## Work item
From the data that follows, copy every line holding the string "down".

## Material to process
== Segment start ==

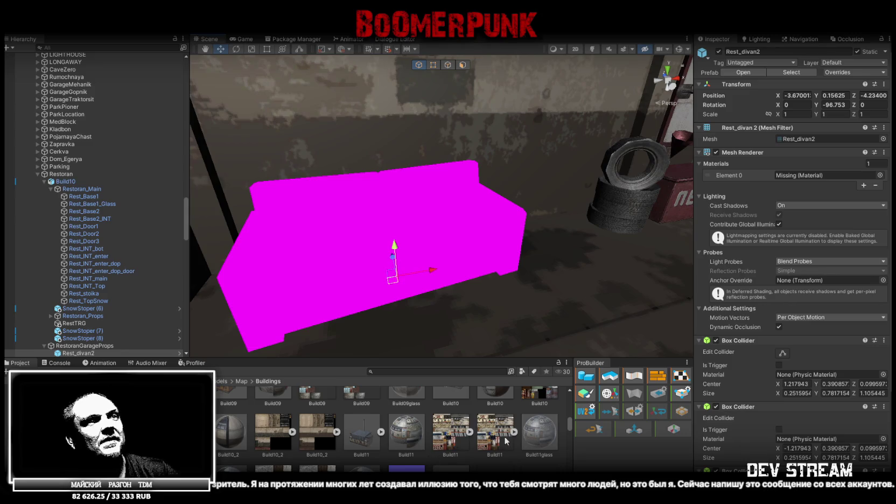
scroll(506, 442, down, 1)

== Segment end ==
== Segment start ==

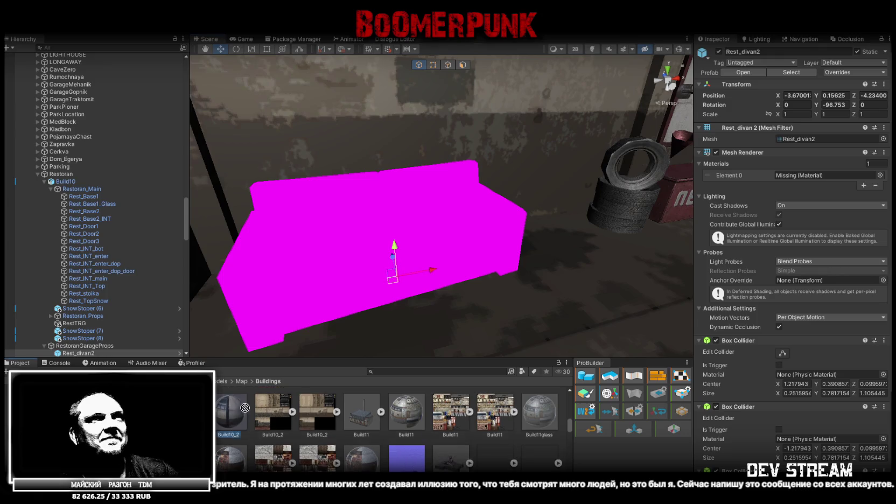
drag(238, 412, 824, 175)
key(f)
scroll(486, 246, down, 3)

== Segment end ==
== Segment start ==

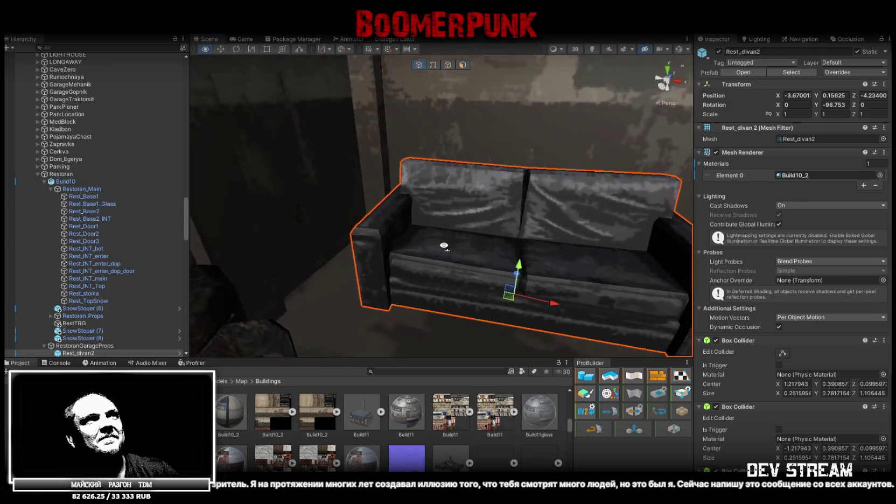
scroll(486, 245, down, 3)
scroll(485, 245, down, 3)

== Segment end ==

## The answer
scroll(506, 442, down, 1)
scroll(486, 246, down, 3)
scroll(486, 245, down, 3)
scroll(485, 245, down, 3)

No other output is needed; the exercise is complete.